**Цитируемый отрывок:**
..........

Человек прогрессирует в общественной жизни, как и в интеллектуальной, только начиная с известного и двигаясь к неизвестному, а это неизвестное должно быть представлено воображением; эта воображаемая концепция неизвестного, которая не может не быть гипотетической, является одним из самых мощных стимулов к действию, это само условие каждого шага вперед. Естественно, что такие люди, как Бернштейн в Германии и Жорес во Франции, стремятся приручить социализм и поставить его в хвост либерализму, обвиняя его в том, что он гипнотизирует своих солдат идеалом 3000 года, который заставляет их жить в ожидании мессианской «катастрофы» и отвергать непосредственные выгоды от взаимопонимания и сотрудничества с буржуазными партиями, и который ослепляет их в отношении их шокирующих ошибок относительно концентрации богатства, исчезновения мелкой промышленности и среднего класса, усиления классовых антагонизмов, распространения и интенсификации нищеты рабочего класса и т. д. Эти ошибки могли быть правдоподобными гипотезами до 1848 года, но с тех пор события показали их ложность. Этот прискорбный идеал мешает им спуститься с революционных высот, чтобы принять ответственность власти и отложить в сторону дело труда, чтобы посвятить себя целиком, языком и пером, реабилитации лидера-миллионера; он обязывает их выступать против всей внешней политики и действий, не голосовать ни за цент, ни за солдата для колониальных экспедиций, которые несут труд, христианство, сифилис и алкоголизм цивилизации варварским племенам. Неометодисты древнего и изношенного евангелия братства классов советуют социалистам подавить свой идеал или, поскольку он, к несчастью, пленяет народные массы, говорить о нем, не заботясь о нем, как это делает Жорес, чтобы они могли посвятить себя практическим нуждам, обширным планам сельскохозяйственной и промышленной кооперации, народным университетам и т. д.
Дилетанты от политики, эти практические приземленные оппортунисты, тем не менее, выдают себя за трансцендентных идеалистов и маршируют с глазами, устремленными к звездам, потому что подменяют идеи блестящим оркестром звучных слов и вечных принципов.
Эти буржуазные идеалисты пролезают повсюду; после Революции 1789 года они упрекали ученых за их гипотезы и теории; по их мнению, наука должна была остановиться на изучении фактов самих по себе, не мечтая об объединении их в общую систему. «Какой прок от тесания камней, если не возводить здание?» — отвечал Жоффруа Сент-Илер, гениальный ученик Ламарка, который дожил до того, что увидел угасание своей теории о непрерывности видов, которая всего через тридцать лет после его смерти должна была обрести новое рождение с Дарвином. Они до сих пор упрекают физиологов за то, что те тратят время на разработку гипотез, которые живут в среднем всего три года и не могут объяснить, что происходит в мышце, которая сокращается, и в мозге, который мыслит. Они ворчат на гипотезы физиков, которые не знают истинной природы упругости, электрической проводимости или даже того, что происходит, когда растворяется частица сахара. Они хотели бы запретить ученым любые спекуляции, потому что это катастрофично и может привести к ошибке. Но последние протестуют и заявляют, что воображение — одна из первых и самых необходимых способностей ученого, и что гипотезы, которым они дают жизнь, даже если они ошибочны и способны просуществовать всего три года, тем не менее являются необходимым условием любого научного прогресса.

..........

[Записи разметки]
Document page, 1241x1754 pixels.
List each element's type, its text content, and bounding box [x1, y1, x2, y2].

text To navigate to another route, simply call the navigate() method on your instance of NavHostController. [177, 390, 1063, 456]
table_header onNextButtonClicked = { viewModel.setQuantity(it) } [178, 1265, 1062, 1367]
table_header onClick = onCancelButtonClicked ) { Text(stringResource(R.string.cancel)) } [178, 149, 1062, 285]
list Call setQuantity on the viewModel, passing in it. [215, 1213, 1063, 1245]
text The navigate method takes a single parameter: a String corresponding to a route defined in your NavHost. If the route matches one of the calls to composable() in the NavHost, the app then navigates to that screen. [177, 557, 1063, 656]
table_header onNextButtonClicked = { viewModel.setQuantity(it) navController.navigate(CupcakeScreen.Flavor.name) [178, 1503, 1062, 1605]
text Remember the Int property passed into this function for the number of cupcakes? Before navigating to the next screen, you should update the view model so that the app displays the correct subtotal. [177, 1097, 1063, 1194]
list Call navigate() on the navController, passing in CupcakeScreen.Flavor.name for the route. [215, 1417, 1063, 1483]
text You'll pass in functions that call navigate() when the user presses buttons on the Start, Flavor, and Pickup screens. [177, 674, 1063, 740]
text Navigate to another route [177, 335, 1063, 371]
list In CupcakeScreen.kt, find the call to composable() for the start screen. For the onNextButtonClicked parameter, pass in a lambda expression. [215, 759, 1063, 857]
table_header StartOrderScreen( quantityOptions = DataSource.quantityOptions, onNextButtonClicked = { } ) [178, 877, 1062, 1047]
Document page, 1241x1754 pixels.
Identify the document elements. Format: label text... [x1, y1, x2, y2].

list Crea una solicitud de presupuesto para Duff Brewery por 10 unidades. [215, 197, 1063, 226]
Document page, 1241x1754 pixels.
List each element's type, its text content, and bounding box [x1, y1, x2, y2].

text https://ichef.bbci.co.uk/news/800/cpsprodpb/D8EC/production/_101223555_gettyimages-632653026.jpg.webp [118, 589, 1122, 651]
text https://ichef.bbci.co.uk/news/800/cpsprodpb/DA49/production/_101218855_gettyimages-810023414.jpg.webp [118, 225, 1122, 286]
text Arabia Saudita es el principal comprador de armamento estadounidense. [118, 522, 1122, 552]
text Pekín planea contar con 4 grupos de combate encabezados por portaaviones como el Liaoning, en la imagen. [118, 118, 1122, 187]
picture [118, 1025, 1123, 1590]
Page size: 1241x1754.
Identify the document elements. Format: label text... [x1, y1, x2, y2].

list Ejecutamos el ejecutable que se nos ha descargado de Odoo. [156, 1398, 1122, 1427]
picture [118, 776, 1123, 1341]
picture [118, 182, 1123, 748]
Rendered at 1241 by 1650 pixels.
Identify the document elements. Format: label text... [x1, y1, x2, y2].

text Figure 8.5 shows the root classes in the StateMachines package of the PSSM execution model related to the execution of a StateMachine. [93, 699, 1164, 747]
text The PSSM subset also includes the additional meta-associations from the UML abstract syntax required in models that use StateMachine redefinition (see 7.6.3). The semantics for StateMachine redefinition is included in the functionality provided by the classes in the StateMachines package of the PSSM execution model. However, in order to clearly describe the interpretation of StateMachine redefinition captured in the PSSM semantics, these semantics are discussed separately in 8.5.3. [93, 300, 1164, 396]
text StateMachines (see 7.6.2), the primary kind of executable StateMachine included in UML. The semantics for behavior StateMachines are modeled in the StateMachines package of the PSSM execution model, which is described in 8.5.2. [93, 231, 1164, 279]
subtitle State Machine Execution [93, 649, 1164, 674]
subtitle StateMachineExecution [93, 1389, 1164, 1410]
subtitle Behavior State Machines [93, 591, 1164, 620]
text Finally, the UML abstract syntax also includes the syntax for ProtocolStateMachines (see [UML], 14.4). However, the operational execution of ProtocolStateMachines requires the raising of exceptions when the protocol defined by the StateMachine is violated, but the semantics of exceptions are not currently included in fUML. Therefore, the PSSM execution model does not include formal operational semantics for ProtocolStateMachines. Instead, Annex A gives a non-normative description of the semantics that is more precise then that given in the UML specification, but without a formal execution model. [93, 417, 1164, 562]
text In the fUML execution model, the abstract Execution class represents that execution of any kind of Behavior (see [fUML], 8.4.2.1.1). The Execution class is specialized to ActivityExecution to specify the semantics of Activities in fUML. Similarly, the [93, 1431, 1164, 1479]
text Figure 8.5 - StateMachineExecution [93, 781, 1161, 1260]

..........

**Над чем работать:**
1. Ответьте на вопросы по отрывку о социализме и гипотезах:
(a) Кого в Германии отрывок называет рядом с Жоресом во Франции?
(b) До какого года упомянутые ошибки могли быть правдоподобными гипотезами?
(c) Чьим учеником назван Жоффруа Сент-Илер?
2. Подхватите отрывок о социализме и гипотезах и продолжите его с того места, где он заканчивается.

**Ответы к заданиям:**
1.
(a) Бернштейна.
(b) До 1848 года.
(c) Ламарка.

2.
Если бы коммунистический идеал был недоказуемой и ложной гипотезой, он все равно был бы движущей силой социального прогресса, но это не так.
Гипотеза в науке, как и в социальной сфере, тем более недоказуема и подвержена ошибкам, чем менее многочисленны и более неопределенны данные, способствующие ее разработке. Греческая наука, которой нужно было дать концепцию мира, когда данные о явлениях природы были самыми рудиментарными, была вынуждена прибегать к гипотезам, которые по своей смелости и интуитивной точности являются чудесами истории и мысли; признав, согласно вульгарному мнению, что земля плоская и что храм в Дельфах расположен в ее центре, они выдвинули гипотезу о ее сферической форме, тогда недоказуемую.
Социализм, который берет начало с первых лет XIX века, начал, подобно греческой науке, с гипотез, тем более ошибочных, и с идеала, тем более утопического, что социальный мир, который он предлагал преобразовать, был менее известен; и в ту эпоху он не мог быть известен по той простой причине, что он находился в процессе формирования.
Машина, приводимая в действие паром, начинала проникать в промышленность, где инструмент, управляемый ремесленником, приводился в движение человеческой силой, а в некоторых редких обстоятельствах — животными, ветром или водопадами. Социалистические мыслители, как отмечает Энгельс, были тогда вынуждены извлекать из собственного мозга социальный идеал, который они не могли извлечь из бурной экономической среды, находящейся в полном процессе трансформации. Они вновь ухватились, вдохнув в него новую жизнь, за коммунистический идеал, который дремал в сознании человека с тех пор, как он вышел из коммунизма первобытного общества, который поэтическая греческая мифология называет золотым веком и который пробуждался, чтобы сиять здесь и там славным блеском в великие эпохи социальных потрясений. Они стремились, таким образом, установить коммунизм не потому, что экономическая среда была готова к его введению, а потому, что люди были несчастны, потому что законы справедливости и равенства нарушались, потому что заповеди Христа не могли соблюдаться в их чистоте. Коммунистический идеал, не проистекающий из экономической реальности, был тогда лишь бессознательным воспоминанием о доисторическом прошлом и исходил лишь из идеалистических представлений о справедливости, равенстве и евангельском законе, не менее идеалистических; он, таким образом, идеалистичен во второй степени и, следовательно, утопичен.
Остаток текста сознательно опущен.